[Stored data]
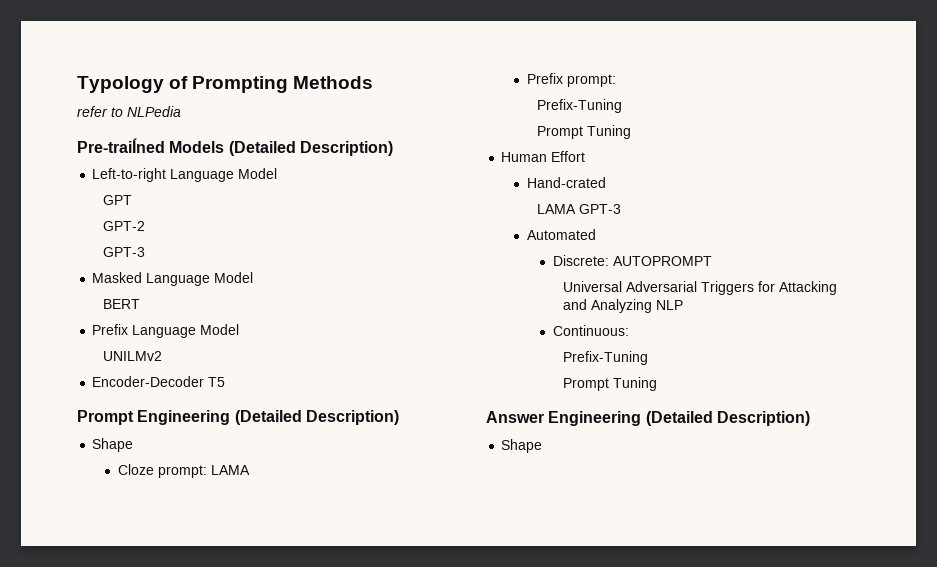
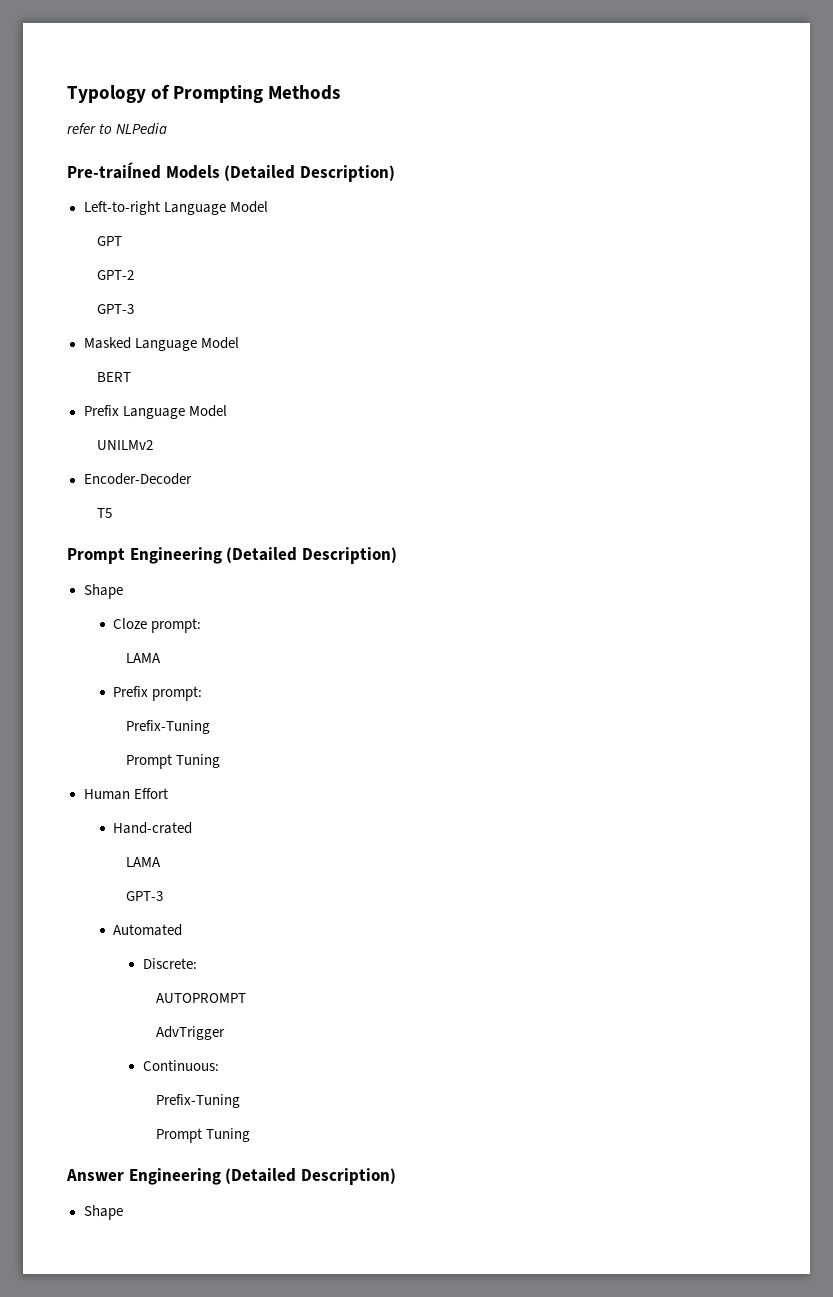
(205, 381) none -> (192, 479) //
(208, 471) none -> (202, 625) //
(577, 209) none -> (162, 862) //
(609, 260) none -> (197, 963) //
[562,281,837,295] [562,299,683,313] Universal Adversarial Triggers for Attacking and Analyzing NLP -> [156,1026,226,1040] AdvTrigger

* _ASSIGNMENT_:
Leaving out the images, return the entries above exactly as they read.

* _OUTPUT BELOW_:
(205, 381) none -> (192, 479) //
(208, 471) none -> (202, 625) //
(577, 209) none -> (162, 862) //
(609, 260) none -> (197, 963) //
[562,281,837,295] [562,299,683,313] Universal Adversarial Triggers for Attacking and Analyzing NLP -> [156,1026,226,1040] AdvTrigger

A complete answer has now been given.